_JOB:_ Since only the words are wanted, reproduce every entry exactly and leave the images behind.

BEGIN

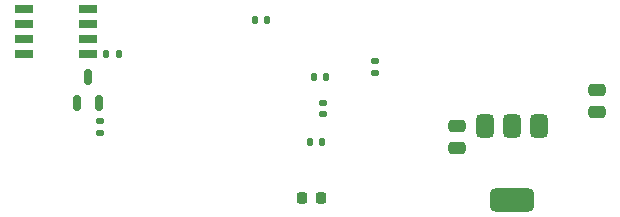
<source format=gbr>
%TF.GenerationSoftware,KiCad,Pcbnew,9.0.0*%
%TF.CreationDate,2025-03-28T00:52:52+01:00*%
%TF.ProjectId,DMX-Adapter-small-V3,444d582d-4164-4617-9074-65722d736d61,rev?*%
%TF.SameCoordinates,Original*%
%TF.FileFunction,Paste,Bot*%
%TF.FilePolarity,Positive*%
%FSLAX46Y46*%
G04 Gerber Fmt 4.6, Leading zero omitted, Abs format (unit mm)*
G04 Created by KiCad (PCBNEW 9.0.0) date 2025-03-28 00:52:52*
%MOMM*%
%LPD*%
G01*
G04 APERTURE LIST*
G04 Aperture macros list*
%AMRoundRect*
0 Rectangle with rounded corners*
0 $1 Rounding radius*
0 $2 $3 $4 $5 $6 $7 $8 $9 X,Y pos of 4 corners*
0 Add a 4 corners polygon primitive as box body*
4,1,4,$2,$3,$4,$5,$6,$7,$8,$9,$2,$3,0*
0 Add four circle primitives for the rounded corners*
1,1,$1+$1,$2,$3*
1,1,$1+$1,$4,$5*
1,1,$1+$1,$6,$7*
1,1,$1+$1,$8,$9*
0 Add four rect primitives between the rounded corners*
20,1,$1+$1,$2,$3,$4,$5,0*
20,1,$1+$1,$4,$5,$6,$7,0*
20,1,$1+$1,$6,$7,$8,$9,0*
20,1,$1+$1,$8,$9,$2,$3,0*%
G04 Aperture macros list end*
%ADD10RoundRect,0.135000X0.135000X0.185000X-0.135000X0.185000X-0.135000X-0.185000X0.135000X-0.185000X0*%
%ADD11RoundRect,0.225000X-0.225000X-0.250000X0.225000X-0.250000X0.225000X0.250000X-0.225000X0.250000X0*%
%ADD12R,1.528000X0.650000*%
%ADD13RoundRect,0.135000X0.185000X-0.135000X0.185000X0.135000X-0.185000X0.135000X-0.185000X-0.135000X0*%
%ADD14RoundRect,0.150000X0.150000X-0.512500X0.150000X0.512500X-0.150000X0.512500X-0.150000X-0.512500X0*%
%ADD15RoundRect,0.140000X-0.140000X-0.170000X0.140000X-0.170000X0.140000X0.170000X-0.140000X0.170000X0*%
%ADD16RoundRect,0.140000X0.170000X-0.140000X0.170000X0.140000X-0.170000X0.140000X-0.170000X-0.140000X0*%
%ADD17RoundRect,0.375000X-0.375000X0.625000X-0.375000X-0.625000X0.375000X-0.625000X0.375000X0.625000X0*%
%ADD18RoundRect,0.500000X-1.400000X0.500000X-1.400000X-0.500000X1.400000X-0.500000X1.400000X0.500000X0*%
%ADD19RoundRect,0.135000X-0.135000X-0.185000X0.135000X-0.185000X0.135000X0.185000X-0.135000X0.185000X0*%
%ADD20RoundRect,0.250000X0.475000X-0.250000X0.475000X0.250000X-0.475000X0.250000X-0.475000X-0.250000X0*%
%ADD21RoundRect,0.140000X-0.170000X0.140000X-0.170000X-0.140000X0.170000X-0.140000X0.170000X0.140000X0*%
G04 APERTURE END LIST*
D10*
%TO.C,R5*%
X177970000Y-39950000D03*
X176950000Y-39950000D03*
%TD*%
D11*
%TO.C,C14*%
X176275000Y-44700000D03*
X177825000Y-44700000D03*
%TD*%
D10*
%TO.C,R2*%
X160720000Y-32550000D03*
X159700000Y-32550000D03*
%TD*%
D12*
%TO.C,U2*%
X158122000Y-28700000D03*
X158122000Y-29970000D03*
X158122000Y-31240000D03*
X158122000Y-32510000D03*
X152700000Y-32510000D03*
X152700000Y-31240000D03*
X152700000Y-29970000D03*
X152700000Y-28700000D03*
%TD*%
D13*
%TO.C,R8*%
X159150000Y-39170000D03*
X159150000Y-38150000D03*
%TD*%
D14*
%TO.C,Q2*%
X159100000Y-36700000D03*
X157200000Y-36700000D03*
X158150000Y-34425000D03*
%TD*%
D15*
%TO.C,C2*%
X177310000Y-34430000D03*
X178270000Y-34430000D03*
%TD*%
D16*
%TO.C,C4*%
X178070000Y-37630000D03*
X178070000Y-36670000D03*
%TD*%
D17*
%TO.C,U3*%
X191750000Y-38575000D03*
X194050000Y-38575000D03*
D18*
X194050000Y-44875000D03*
D17*
X196350000Y-38575000D03*
%TD*%
D19*
%TO.C,R6*%
X172250000Y-29675000D03*
X173270000Y-29675000D03*
%TD*%
D20*
%TO.C,C11*%
X189350000Y-40500000D03*
X189350000Y-38600000D03*
%TD*%
D21*
%TO.C,C3*%
X182420000Y-33120000D03*
X182420000Y-34080000D03*
%TD*%
D20*
%TO.C,C10*%
X201200000Y-37450000D03*
X201200000Y-35550000D03*
%TD*%
M02*

</source>
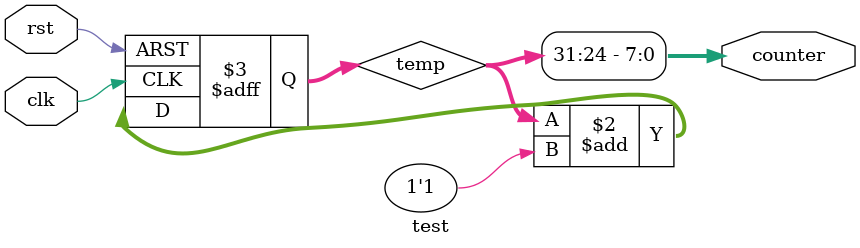
<source format=v>
`timescale 1ns / 1ps


module test(
    input clk,
    input rst,
    output  [7:0] counter
);
reg [31:0] temp;
assign counter = temp[31:24];
always @(posedge clk or posedge rst) begin
    if(rst)
        temp<=1'b0;
    else
        temp<=temp+1'b1;
end
endmodule

</source>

END

_ANSWER SECTION:_
<source format=gbr>
%TF.GenerationSoftware,KiCad,Pcbnew,9.0.0*%
%TF.CreationDate,2025-03-28T00:52:52+01:00*%
%TF.ProjectId,DMX-Adapter-small-V3,444d582d-4164-4617-9074-65722d736d61,rev?*%
%TF.SameCoordinates,Original*%
%TF.FileFunction,Paste,Bot*%
%TF.FilePolarity,Positive*%
%FSLAX46Y46*%
G04 Gerber Fmt 4.6, Leading zero omitted, Abs format (unit mm)*
G04 Created by KiCad (PCBNEW 9.0.0) date 2025-03-28 00:52:52*
%MOMM*%
%LPD*%
G01*
G04 APERTURE LIST*
G04 Aperture macros list*
%AMRoundRect*
0 Rectangle with rounded corners*
0 $1 Rounding radius*
0 $2 $3 $4 $5 $6 $7 $8 $9 X,Y pos of 4 corners*
0 Add a 4 corners polygon primitive as box body*
4,1,4,$2,$3,$4,$5,$6,$7,$8,$9,$2,$3,0*
0 Add four circle primitives for the rounded corners*
1,1,$1+$1,$2,$3*
1,1,$1+$1,$4,$5*
1,1,$1+$1,$6,$7*
1,1,$1+$1,$8,$9*
0 Add four rect primitives between the rounded corners*
20,1,$1+$1,$2,$3,$4,$5,0*
20,1,$1+$1,$4,$5,$6,$7,0*
20,1,$1+$1,$6,$7,$8,$9,0*
20,1,$1+$1,$8,$9,$2,$3,0*%
G04 Aperture macros list end*
%ADD10RoundRect,0.135000X0.135000X0.185000X-0.135000X0.185000X-0.135000X-0.185000X0.135000X-0.185000X0*%
%ADD11RoundRect,0.225000X-0.225000X-0.250000X0.225000X-0.250000X0.225000X0.250000X-0.225000X0.250000X0*%
%ADD12R,1.528000X0.650000*%
%ADD13RoundRect,0.135000X0.185000X-0.135000X0.185000X0.135000X-0.185000X0.135000X-0.185000X-0.135000X0*%
%ADD14RoundRect,0.150000X0.150000X-0.512500X0.150000X0.512500X-0.150000X0.512500X-0.150000X-0.512500X0*%
%ADD15RoundRect,0.140000X-0.140000X-0.170000X0.140000X-0.170000X0.140000X0.170000X-0.140000X0.170000X0*%
%ADD16RoundRect,0.140000X0.170000X-0.140000X0.170000X0.140000X-0.170000X0.140000X-0.170000X-0.140000X0*%
%ADD17RoundRect,0.375000X-0.375000X0.625000X-0.375000X-0.625000X0.375000X-0.625000X0.375000X0.625000X0*%
%ADD18RoundRect,0.500000X-1.400000X0.500000X-1.400000X-0.500000X1.400000X-0.500000X1.400000X0.500000X0*%
%ADD19RoundRect,0.135000X-0.135000X-0.185000X0.135000X-0.185000X0.135000X0.185000X-0.135000X0.185000X0*%
%ADD20RoundRect,0.250000X0.475000X-0.250000X0.475000X0.250000X-0.475000X0.250000X-0.475000X-0.250000X0*%
%ADD21RoundRect,0.140000X-0.170000X0.140000X-0.170000X-0.140000X0.170000X-0.140000X0.170000X0.140000X0*%
G04 APERTURE END LIST*
D10*
%TO.C,R5*%
X177970000Y-39950000D03*
X176950000Y-39950000D03*
%TD*%
D11*
%TO.C,C14*%
X176275000Y-44700000D03*
X177825000Y-44700000D03*
%TD*%
D10*
%TO.C,R2*%
X160720000Y-32550000D03*
X159700000Y-32550000D03*
%TD*%
D12*
%TO.C,U2*%
X158122000Y-28700000D03*
X158122000Y-29970000D03*
X158122000Y-31240000D03*
X158122000Y-32510000D03*
X152700000Y-32510000D03*
X152700000Y-31240000D03*
X152700000Y-29970000D03*
X152700000Y-28700000D03*
%TD*%
D13*
%TO.C,R8*%
X159150000Y-39170000D03*
X159150000Y-38150000D03*
%TD*%
D14*
%TO.C,Q2*%
X159100000Y-36700000D03*
X157200000Y-36700000D03*
X158150000Y-34425000D03*
%TD*%
D15*
%TO.C,C2*%
X177310000Y-34430000D03*
X178270000Y-34430000D03*
%TD*%
D16*
%TO.C,C4*%
X178070000Y-37630000D03*
X178070000Y-36670000D03*
%TD*%
D17*
%TO.C,U3*%
X191750000Y-38575000D03*
X194050000Y-38575000D03*
D18*
X194050000Y-44875000D03*
D17*
X196350000Y-38575000D03*
%TD*%
D19*
%TO.C,R6*%
X172250000Y-29675000D03*
X173270000Y-29675000D03*
%TD*%
D20*
%TO.C,C11*%
X189350000Y-40500000D03*
X189350000Y-38600000D03*
%TD*%
D21*
%TO.C,C3*%
X182420000Y-33120000D03*
X182420000Y-34080000D03*
%TD*%
D20*
%TO.C,C10*%
X201200000Y-37450000D03*
X201200000Y-35550000D03*
%TD*%
M02*

</source>
<source format=v>
`timescale 1ns / 1ps


module test(
    input clk,
    input rst,
    output  [7:0] counter
);
reg [31:0] temp;
assign counter = temp[31:24];
always @(posedge clk or posedge rst) begin
    if(rst)
        temp<=1'b0;
    else
        temp<=temp+1'b1;
end
endmodule

</source>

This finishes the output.